Testing and reliability
Because agent behavior is non-deterministic, we recommend starting with the SDK in test mode and running evaluations to assess your application’s performance. Additionally, use restricted API keys to limit access to the functionality your agent requires.
The toolkit can be configured to use a subset of Stripe functionality, and we recommend selecting the tools required for the task you’re giving to your agent. For example, if you are building an agent to manage an inventory of your products, you can configure the toolkit to only include functions related to products and prices.
const toolkit = new StripeAgentToolkit({ secretKey: "sk_test_123", configuration: { actions: { products: { create: true, }, prices: { create: true }, }, } })
Further, we’ve minimized the surface area of our SDK to only focus on a subset of the Stripe API and we will expand supportability. Over time we’ll also provide richer configuration options to help you manage the available functionality and data of the SDK.
This is motivated by two reasons. First, as the number of available tools increases, the likelihood of selecting the right set of tools decreases. Secondly, although restricted access keys limit access at the authentication level, making the API unavailable removes any attempt whatsoever, helping guide the agent to the preferred outcome and avoiding tool failure mid-task.

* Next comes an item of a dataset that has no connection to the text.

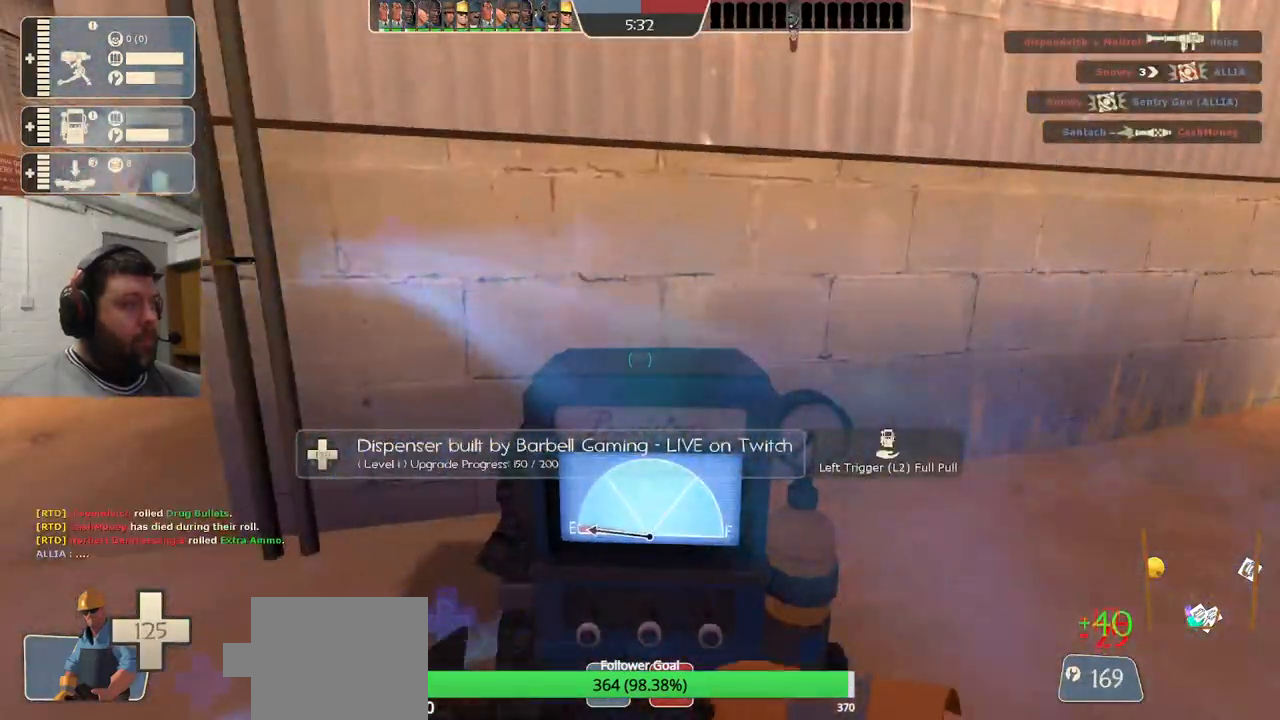
{"dt_ms": 500, "buttons": ["R1", "R2"], "left_stick": "center", "right_stick": "center", "events": []}
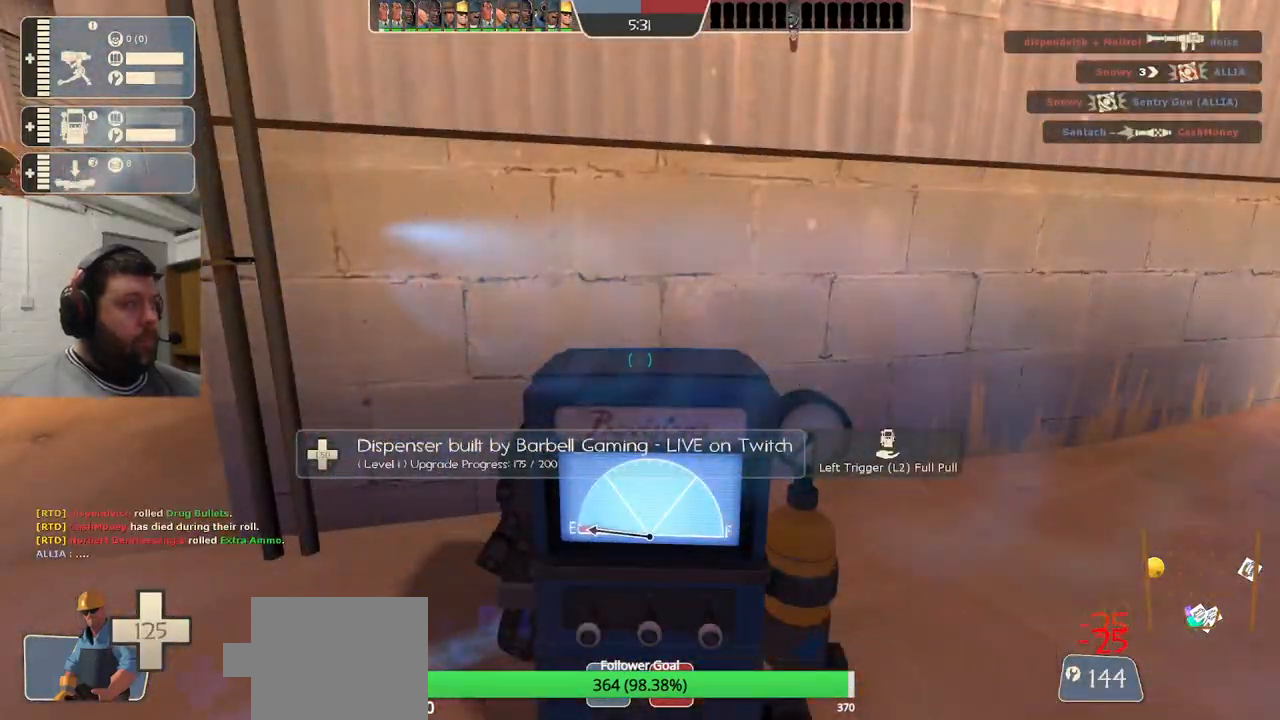
{"dt_ms": 500, "buttons": ["R2"], "left_stick": "center", "right_stick": "center"}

For similar reasons, we’ve also reduced the request and response bodies of Stripe API requests that are returned to the LLM – for example, when creating a Payment Link, the response is abbreviated to only the ID and the URL – although the raw API response contains far more fields. By reducing the request and response shape to only the necessity, the LLM has better “focus” on what values to key on. This is even more important in multi-step flows where multiple function calls have to occur in sequence and depend on the values of previous calls.
Conclusion
With the Stripe agent toolkit you can now easily integrate Stripe into the most popular agent frameworks. This enables you to automate common workflows that depend on Stripe and also helps unlock new use-cases by providing agents access to financial services on tools. In addition, usage-based billing can quickly integrate in these agent frameworks to bill your customers. Take a look at agent toolkit documentation to explore more of its capabilities and how Stripe is supporting agent businesses.